We have been following CRISPR technology for the past three years. Logically it makes sense. The CRISPR guide RNA targets a sequence and the Cas 9 or equivalent cuts it. There are few issues however. One is it creates a double stranded break which often creates a worse situation than before. Second, the RNA target may not find the sport we sought but some other identical but wrong sequence.
As noted in STAT:
As always, what worked in mice might not in patients. A constant concern
with CRISPR is that it edits genes it isn’t supposed to, because the
guide RNA mistakes a healthy region of DNA for the mutation. Testing the
most likely of these “off-target” sites, the scientists found that the
one that was mistakenly CRISPR’d the most often wasn’t a gene at all, or
even near any genes. Other off-target sites were CRISPR’d in fewer than
0.10 percent of cells. But even that low level of error might be
dangerous, perhaps triggering a cancer-causing gene, so Corn and his
team are running more animal studies of whether their CRISPR approach
will be safe.
In a recent Science Translational Medicine they note in applying this to blood disorders:
Genetic diseases of blood cells are prime candidates for treatment through ex vivo gene editing of CD34+
hematopoietic stem/progenitor cells (HSPCs), and a variety of
technologies have been proposed to treat these disorders. Sickle cell
disease (SCD) is a recessive genetic disorder caused by a
single-nucleotide polymorphism in the β-globin gene (HBB).

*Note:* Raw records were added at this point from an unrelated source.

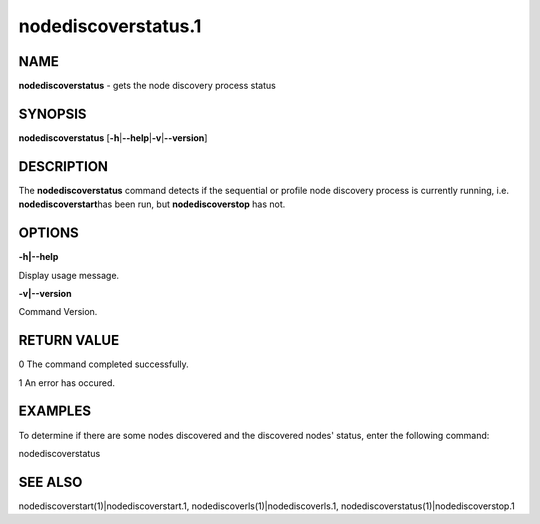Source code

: 
####################
nodediscoverstatus.1
####################

.. highlight:: perl


****
NAME
****


\ **nodediscoverstatus**\  - gets the node discovery process status


********
SYNOPSIS
********


\ **nodediscoverstatus**\  [\ **-h**\ |\ **--help**\ |\ **-v**\ |\ **--version**\ ]


***********
DESCRIPTION
***********


The \ **nodediscoverstatus**\  command detects if the sequential or profile node discovery process is currently running, i.e. \ **nodediscoverstart**\ 
has been run, but \ **nodediscoverstop**\  has not.


*******
OPTIONS
*******


\ **-h|--help**\ 

Display usage message.

\ **-v|--version**\ 

Command Version.


************
RETURN VALUE
************


0  The command completed successfully.

1  An error has occured.


********
EXAMPLES
********


To determine if there are some nodes discovered and the discovered nodes' status, enter the following command:

nodediscoverstatus


********
SEE ALSO
********


nodediscoverstart(1)|nodediscoverstart.1, nodediscoverls(1)|nodediscoverls.1, nodediscoverstatus(1)|nodediscoverstop.1

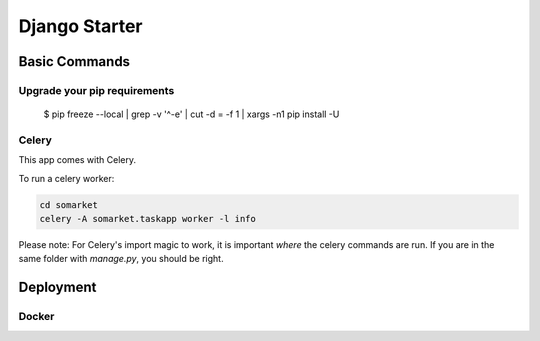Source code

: Django Starter
========




Basic Commands
--------------

Upgrade your pip requirements
^^^^^^^^^^^^^^^^^^^^^^^^^^^^^

    $ pip freeze --local | grep -v '^\-e' | cut -d = -f 1  | xargs -n1 pip install -U


Celery
^^^^^^

This app comes with Celery.

To run a celery worker:

.. code-block:: bash

    cd somarket
    celery -A somarket.taskapp worker -l info

Please note: For Celery's import magic to work, it is important *where* the celery commands are run. If you are in the same folder with *manage.py*, you should be right.


Deployment
----------

Docker
^^^^^^
.. _`cookiecutter-django Docker documentation`: http://cookiecutter-django.readthedocs.io/en/latest/deployment-with-docker.html


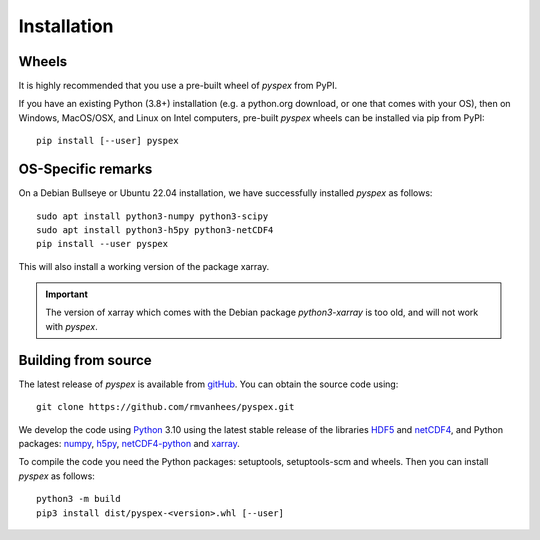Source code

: .. _install:

Installation
============

Wheels
------

It is highly recommended that you use a pre-built wheel of `pyspex` from PyPI.

If you have an existing Python (3.8+) installation (e.g. a python.org download,
or one that comes with your OS), then on Windows, MacOS/OSX, and Linux on
Intel computers, pre-built `pyspex` wheels can be installed via pip
from PyPI::

  pip install [--user] pyspex

OS-Specific remarks
-------------------

On a Debian Bullseye or Ubuntu 22.04 installation,
we have successfully installed `pyspex` as follows::

  sudo apt install python3-numpy python3-scipy
  sudo apt install python3-h5py python3-netCDF4
  pip install --user pyspex

This will also install a working version of the package xarray.

.. important::
   The version of xarray which comes with the Debian package
   `python3-xarray` is too old, and will not work with `pyspex`.

Building from source
--------------------

The latest release of `pyspex` is available from
`gitHub <https://github.com/rmvanhees/pyspex>`_.
You can obtain the source code using::

  git clone https://github.com/rmvanhees/pyspex.git

We develop the code using `Python <https://www.python.org/>`_ 3.10 using the
latest stable release of the libraries
`HDF5 <https://hdfgroup.org/solutions/hdf5>`_ and
`netCDF4 <https://www.unidata.ucar.edu/software/netcdf/>`_,
and Python packages:
`numpy <https://numpy.org>`_, `h5py <https://www.h5py.org>`_,
`netCDF4-python <https://github.com/Unidata/netcdf4-python>`_
and `xarray <https://xarray.dev/>`_.

To compile the code you need the Python packages: setuptools, setuptools-scm
and wheels. Then you can install `pyspex` as follows::

  python3 -m build
  pip3 install dist/pyspex-<version>.whl [--user]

Sickle hemoglobin damages erythrocytes, causing vasoocclusion, severe
pain, progressive organ damage, and premature death. We optimize design
and delivery parameters of a ribonucleoprotein (RNP) complex comprising
Cas9 protein and unmodified single guide RNA, together with a
single-stranded DNA oligonucleotide donor (ssODN), to enable efficient
replacement of the SCD mutation in human HSPCs. Corrected HSPCs from SCD
patients produced less sickle hemoglobin RNA and protein and
correspondingly increased wild-type hemoglobin when differentiated into
erythroblasts. When engrafted into immunocompromised mice, ex vivo
treated human HSPCs maintain SCD gene edits throughout 16 weeks at a
level likely to have clinical benefit. These results demonstrate that an
accessible approach combining Cas9 RNP with an ssODN can mediate
efficient HSPC genome editing, enables investigator-led exploration of
gene editing reagents in primary hematopoietic stem cells, and suggests a
path toward the development of new gene editing treatments for SCD and
other hematopoietic diseases.
Thus there is potential but also a concomitant risk.